== Work to complete ==
Retype only the lines running from the beginning of the entries below to the line with "## Introduction", both included. Do not include pictures.

== Source texts of formatted documents ==
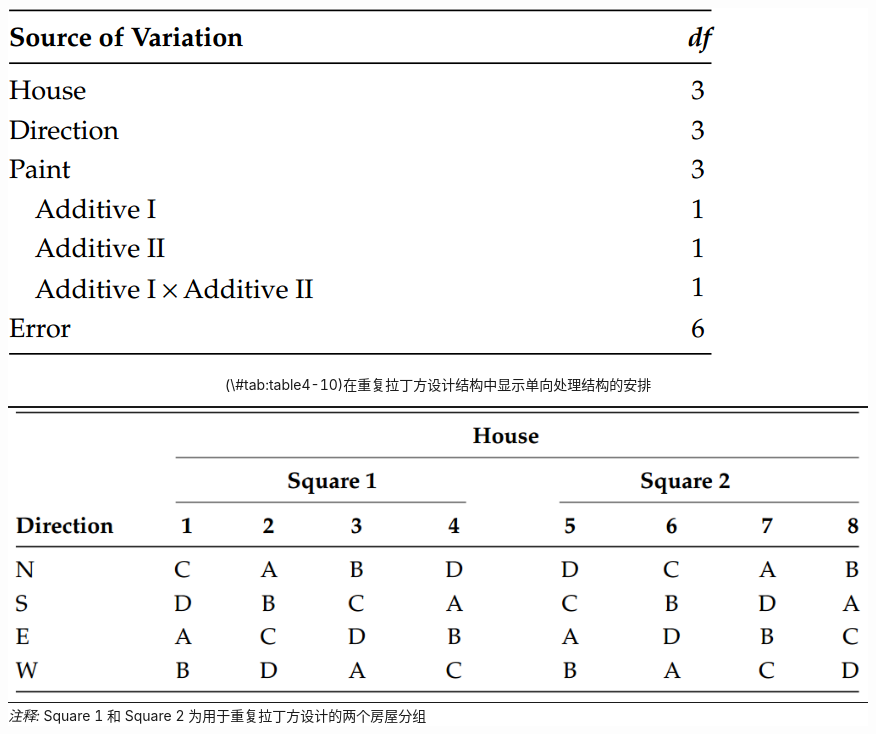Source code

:    <td style="text-align:center;">  <img src="table/table%204.9.png">
</td>
  </tr>
</tbody>
</table>

<table class="table table-condensed" style="margin-left: auto; margin-right: auto;border-bottom: 0;">
<caption>(\#tab:table4-10)在重复拉丁方设计结构中显示单向处理结构的安排</caption>
 <thead>
  <tr>
   <th style="text-align:center;color: white !important;background-color: white !important;font-size: 0px;"> x </th>
  </tr>
 </thead>
<tbody>
  <tr>
   <td style="text-align:center;">  <img src="table/table%204.10.png">
</td>
  </tr>
</tbody>
<tfoot><tr><td style="padding: 0; " colspan="100%">
<span style="font-style: italic;">注释: </span> <sup></sup> Square 1 和 Square 2 为用于重复拉丁方设计的两个房屋分组</td></tr></tfoot>
</table>
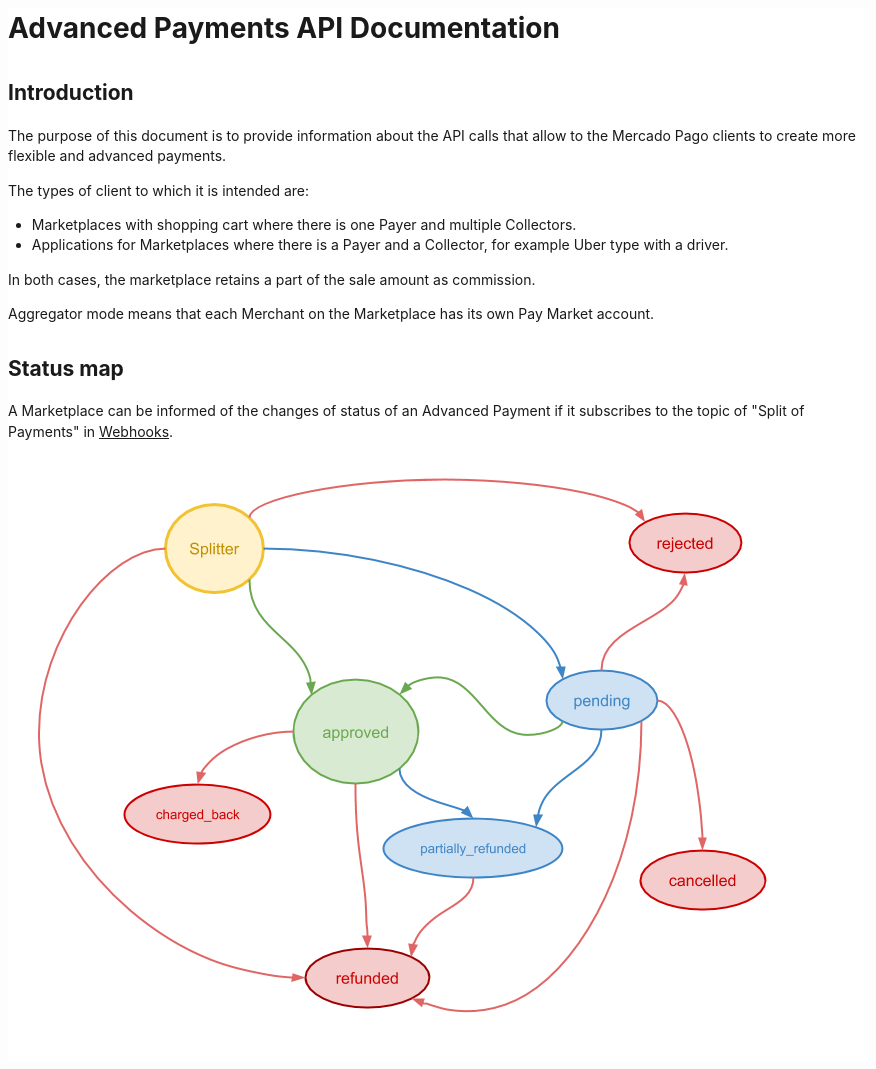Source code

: # Advanced Payments API Documentation

## Introduction
The purpose of this document is to provide information about the API calls that allow to the Mercado Pago clients to create more flexible and advanced payments.

The types of client to which it is intended are:
- Marketplaces with shopping cart where there is one Payer and multiple Collectors.
- Applications for Marketplaces where there is a Payer and a Collector, for example Uber type with a driver.

In both cases, the marketplace retains a part of the sale amount as commission.

Aggregator mode means that each Merchant on the Marketplace has its own Pay Market account.

## Status map
A Marketplace can be informed of the changes of status of an Advanced Payment if it subscribes to the topic of "Split of Payments" in [Webhooks](https://www.mercadopago.com/mla/account/webhooks).

![Status map](/images/split-de-pagos-status-map.png)
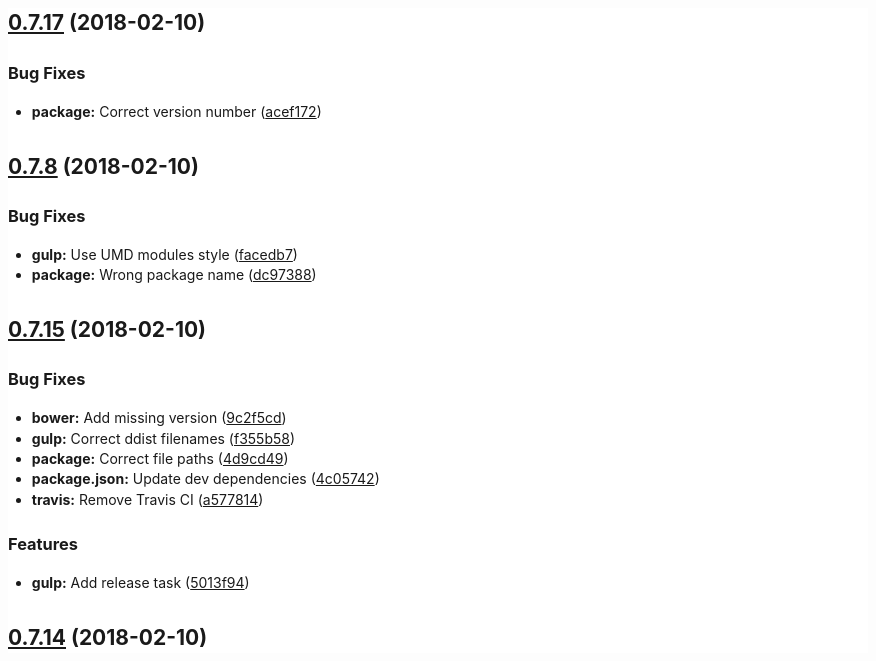 

<a name="0.7.17"></a>
## [0.7.17](https://github.com/Wikiki/bulma-extensions/compare/0.7.8...0.7.17) (2018-02-10)


### Bug Fixes

* **package:** Correct version number ([acef172](https://github.com/Wikiki/bulma-extensions/commit/acef172))



<a name="0.7.8"></a>
## [0.7.8](https://github.com/Wikiki/bulma-extensions/compare/0.7.12...0.7.8) (2018-02-10)


### Bug Fixes

* **gulp:** Use UMD modules style ([facedb7](https://github.com/Wikiki/bulma-extensions/commit/facedb7))
* **package:** Wrong package name ([dc97388](https://github.com/Wikiki/bulma-extensions/commit/dc97388))



<a name="0.7.15"></a>
## [0.7.15](https://github.com/Wikiki/bulma-extensions/compare/v0.7.7...v0.7.15) (2018-02-10)


### Bug Fixes

* **bower:** Add missing version ([9c2f5cd](https://github.com/Wikiki/bulma-extensions/commit/9c2f5cd))
* **gulp:** Correct ddist filenames ([f355b58](https://github.com/Wikiki/bulma-extensions/commit/f355b58))
* **package:** Correct file paths ([4d9cd49](https://github.com/Wikiki/bulma-extensions/commit/4d9cd49))
* **package.json:** Update dev dependencies ([4c05742](https://github.com/Wikiki/bulma-extensions/commit/4c05742))
* **travis:** Remove Travis CI ([a577814](https://github.com/Wikiki/bulma-extensions/commit/a577814))


### Features

* **gulp:** Add release task ([5013f94](https://github.com/Wikiki/bulma-extensions/commit/5013f94))



<a name="0.7.14"></a>
## [0.7.14](https://github.com/Wikiki/bulma-extensions/compare/0.7.13...0.7.14) (2018-02-10)
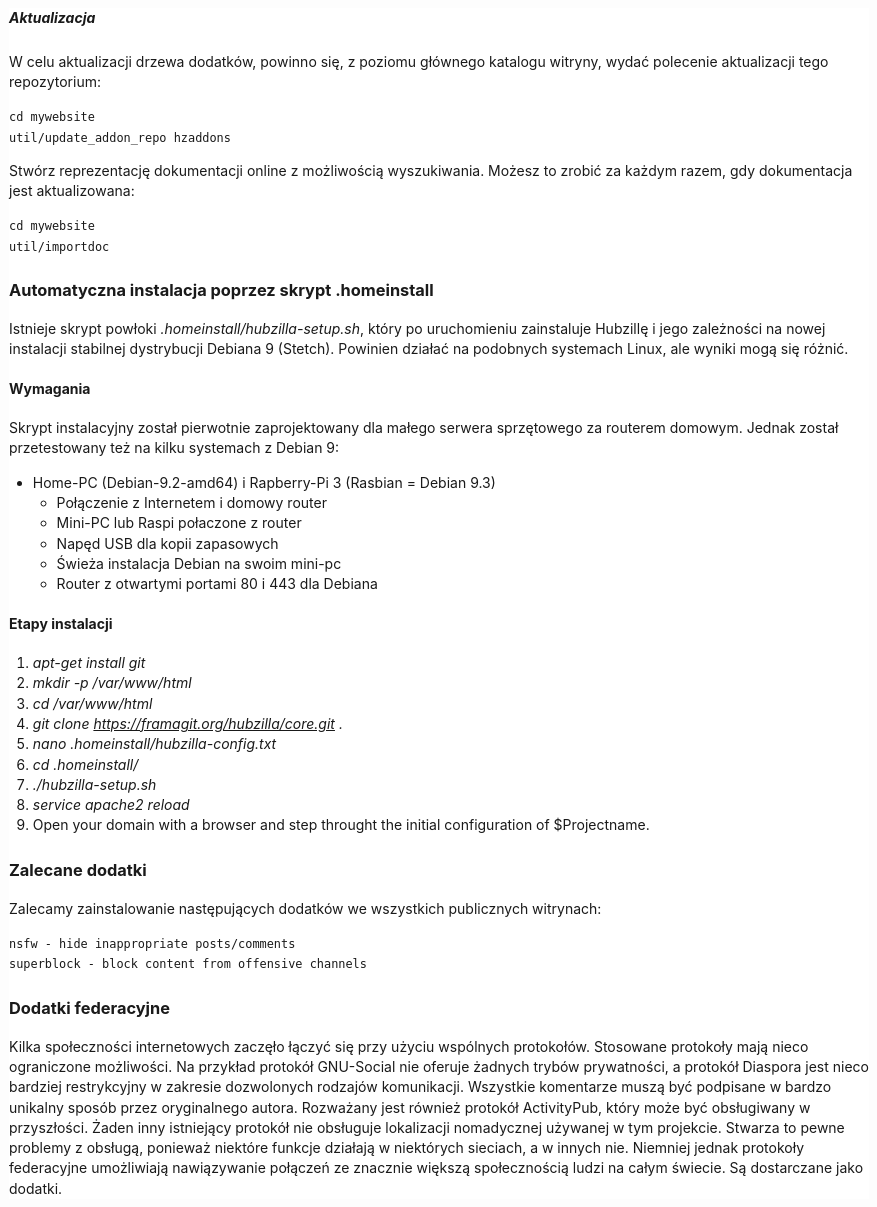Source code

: ##### Aktualizacja

W celu aktualizacji drzewa dodatków, powinno się, z poziomu głównego katalogu witryny, wydać polecenie aktualizacji tego repozytorium:

    cd mywebsite
    util/update_addon_repo hzaddons

Stwórz reprezentację dokumentacji online z możliwością wyszukiwania. Możesz to zrobić za każdym razem, gdy dokumentacja jest aktualizowana:

    cd mywebsite
    util/importdoc

### Automatyczna instalacja poprzez skrypt .homeinstall

Istnieje skrypt powłoki _.homeinstall/hubzilla-setup.sh_, który po uruchomieniu zainstaluje Hubzillę i jego zależności na nowej instalacji stabilnej dystrybucji Debiana 9 (Stetch). Powinien działać na podobnych systemach Linux, ale wyniki mogą się różnić.

#### Wymagania

Skrypt instalacyjny został pierwotnie zaprojektowany dla małego serwera sprzętowego za routerem domowym. Jednak został przetestowany też na kilku systemach z Debian 9:

* Home-PC (Debian-9.2-amd64) i Rapberry-Pi 3 (Rasbian = Debian 9.3)
	* Połączenie z Internetem i domowy router
	* Mini-PC lub Raspi połaczone z router
	* Napęd USB dla kopii zapasowych
	* Świeża instalacja Debian na swoim mini-pc
	* Router z otwartymi portami 80 i 443 dla Debiana

#### Etapy instalacji

1. _apt-get install git_
1. _mkdir -p /var/www/html_
1. _cd /var/www/html_
1. _git clone https://framagit.org/hubzilla/core.git ._
1. _nano .homeinstall/hubzilla-config.txt_
1. _cd .homeinstall/_
1. _./hubzilla-setup.sh_
1. _service apache2 reload_
1. Open your domain with a browser and step throught the initial configuration of $Projectname.

### Zalecane dodatki

Zalecamy zainstalowanie następujących dodatków we wszystkich publicznych witrynach:

	nsfw - hide inappropriate posts/comments
	superblock - block content from offensive channels

### Dodatki federacyjne

Kilka społeczności internetowych zaczęło łączyć się przy użyciu wspólnych protokołów. Stosowane protokoły mają nieco ograniczone możliwości. Na przykład protokół GNU-Social nie oferuje żadnych trybów prywatności, a protokół Diaspora
jest nieco bardziej restrykcyjny w zakresie dozwolonych rodzajów komunikacji. Wszystkie komentarze muszą być podpisane w bardzo unikalny sposób przez oryginalnego autora. Rozważany jest również protokół ActivityPub, który może być obsługiwany w przyszłości. Żaden inny istniejący protokół nie obsługuje lokalizacji nomadycznej używanej w tym projekcie. Stwarza to pewne problemy z obsługą, ponieważ niektóre funkcje działają w niektórych sieciach, a w innych nie. Niemniej jednak protokoły federacyjne umożliwiają nawiązywanie połączeń ze znacznie większą społecznością ludzi na całym świecie. Są dostarczane jako dodatki.
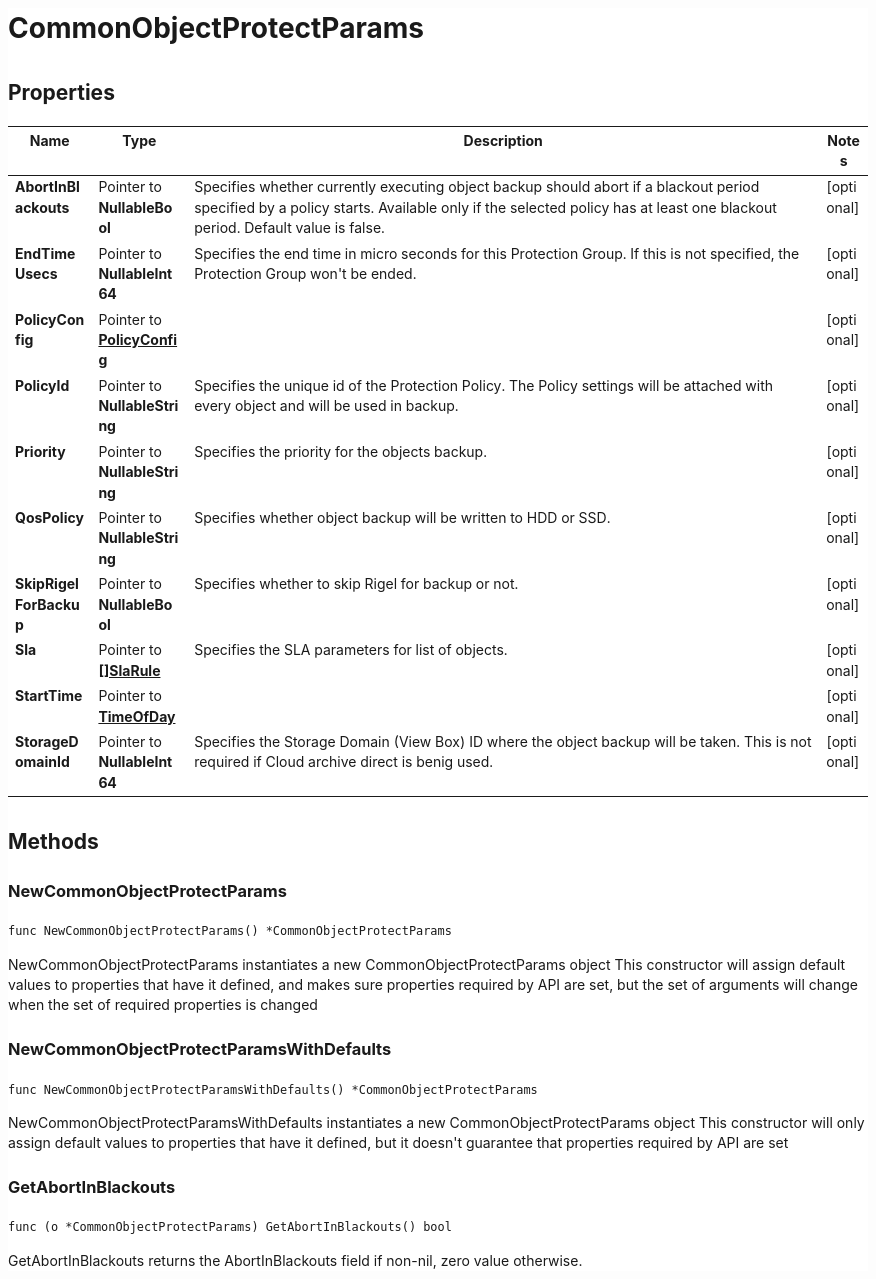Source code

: # CommonObjectProtectParams

## Properties

Name | Type | Description | Notes
------------ | ------------- | ------------- | -------------
**AbortInBlackouts** | Pointer to **NullableBool** | Specifies whether currently executing object backup should abort if a blackout period specified by a policy starts. Available only if the selected policy has at least one blackout period. Default value is false. | [optional] 
**EndTimeUsecs** | Pointer to **NullableInt64** | Specifies the end time in micro seconds for this Protection Group. If this is not specified, the Protection Group won&#39;t be ended. | [optional] 
**PolicyConfig** | Pointer to [**PolicyConfig**](PolicyConfig.md) |  | [optional] 
**PolicyId** | Pointer to **NullableString** | Specifies the unique id of the Protection Policy. The Policy settings will be attached with every object and will be used in backup. | [optional] 
**Priority** | Pointer to **NullableString** | Specifies the priority for the objects backup. | [optional] 
**QosPolicy** | Pointer to **NullableString** | Specifies whether object backup will be written to HDD or SSD. | [optional] 
**SkipRigelForBackup** | Pointer to **NullableBool** | Specifies whether to skip Rigel for backup or not. | [optional] 
**Sla** | Pointer to [**[]SlaRule**](SlaRule.md) | Specifies the SLA parameters for list of objects. | [optional] 
**StartTime** | Pointer to [**TimeOfDay**](TimeOfDay.md) |  | [optional] 
**StorageDomainId** | Pointer to **NullableInt64** | Specifies the Storage Domain (View Box) ID where the object backup will be taken. This is not required if Cloud archive direct is benig used. | [optional] 

## Methods

### NewCommonObjectProtectParams

`func NewCommonObjectProtectParams() *CommonObjectProtectParams`

NewCommonObjectProtectParams instantiates a new CommonObjectProtectParams object
This constructor will assign default values to properties that have it defined,
and makes sure properties required by API are set, but the set of arguments
will change when the set of required properties is changed

### NewCommonObjectProtectParamsWithDefaults

`func NewCommonObjectProtectParamsWithDefaults() *CommonObjectProtectParams`

NewCommonObjectProtectParamsWithDefaults instantiates a new CommonObjectProtectParams object
This constructor will only assign default values to properties that have it defined,
but it doesn't guarantee that properties required by API are set

### GetAbortInBlackouts

`func (o *CommonObjectProtectParams) GetAbortInBlackouts() bool`

GetAbortInBlackouts returns the AbortInBlackouts field if non-nil, zero value otherwise.
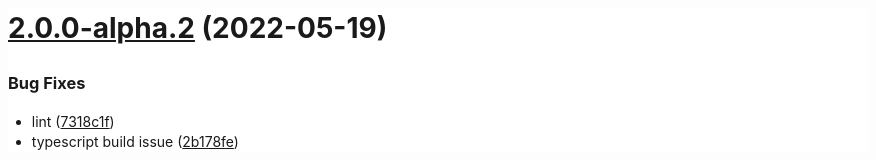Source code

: # [2.0.0-alpha.2](https://github.com/ulixee/unblocked/compare/v2.0.0-alpha.1...v2.0.0-alpha.2) (2022-05-19)

### Bug Fixes

- lint ([7318c1f](https://github.com/ulixee/unblocked/commit/7318c1f7883679a9a26cf0725e016c52fa8a7f6f))
- typescript build issue ([2b178fe](https://github.com/ulixee/unblocked/commit/2b178fe2d30923a7a970636a42ab9e78bbaa79a3))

== Solution to this exercise ==
Source code

:    <td style="text-align:center;">  <img src="table/table%204.9.png">
</td>
  </tr>
</tbody>
</table>

<table class="table table-condensed" style="margin-left: auto; margin-right: auto;border-bottom: 0;">
<caption>(\#tab:table4-10)在重复拉丁方设计结构中显示单向处理结构的安排</caption>
 <thead>
  <tr>
   <th style="text-align:center;color: white !important;background-color: white !important;font-size: 0px;"> x </th>
  </tr>
 </thead>
<tbody>
  <tr>
   <td style="text-align:center;">  <img src="table/table%204.10.png">
</td>
  </tr>
</tbody>
<tfoot><tr><td style="padding: 0; " colspan="100%">
<span style="font-style: italic;">注释: </span> <sup></sup> Square 1 和 Square 2 为用于重复拉丁方设计的两个房屋分组</td></tr></tfoot>
</table>
Source code

: # Advanced Payments API Documentation

## Introduction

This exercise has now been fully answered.